The majority of LA area health clinics are not fully prepared for the influx of new patients expected under Obamacare. That’s the conclusion of the UCLA Center for Health Policy Research which issued a brief on the topic this month.
The UCLA brief examined Community Health Clinics in LA and assigned them a numerical readiness score from one to five. Those scoring a one or two (low readiness) were 39 percent of the total. That equaled the number of clinics scoring a four or five (high readiness).

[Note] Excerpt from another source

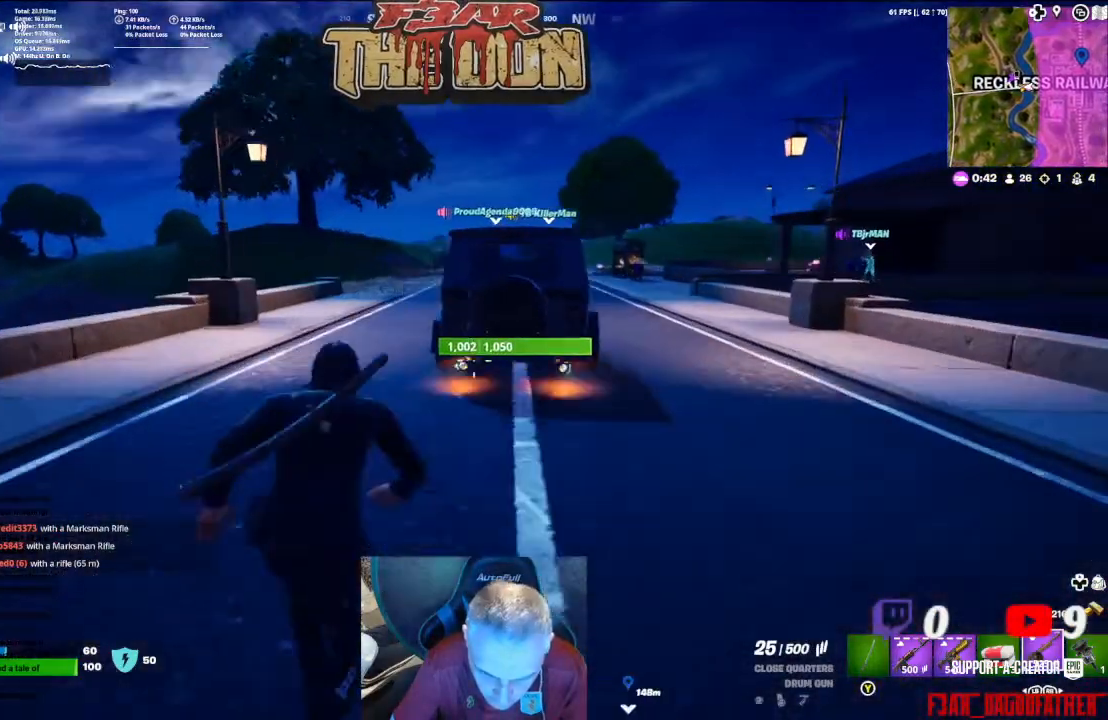
{"buttons": ["X"], "left_stick": "up", "right_stick": "center", "events": [[433, "X", "down"]]}
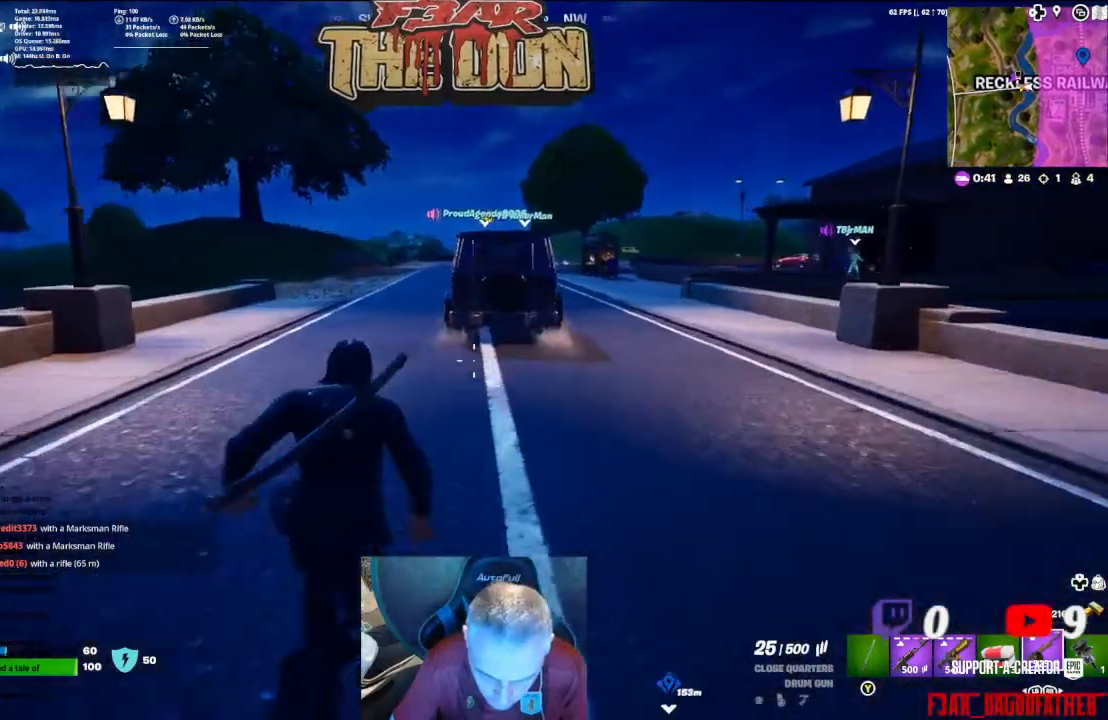
{"buttons": ["X"], "left_stick": "up", "right_stick": "center", "events": [[67, "X", "up"], [133, "X", "down"], [200, "X", "up"], [300, "X", "down"], [433, "X", "up"], [467, "X", "down"]]}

One of the key items considered in the rating was whether or not clinics had been recognized as a “patient centered medical home.” This qualification is given out by the National Committee for Quality Assurance and requires the clinic to help manage care, including specialist care that takes place outside the clinic. UCLA found that 26 percent of LA clinics have not applied and do not intend to do so.
Other quality metrics looked at by UCLA include the use of health information technology (HIT) which includes electronic medical records. Fully 88 percent of clinics were already using electronic records though only a minority report “meaningful use” of the technology.
Clinics were also expected to undergo quality improvement efforts. Here a majority of clinics indicated they had undergone some combination of internal or external quality training regimens. Only seven percent of clinics said they had not made any efforts in this area.
Overall, two in five clinics (39%) have made progress that will prepare them for the influx of ACA patients. An identical number are not prepared and seemingly lack the staff, time or financial resources to get prepared. The UCLA brief concludes that these clinics “may require further assistance and resources” in order to get themselves ready.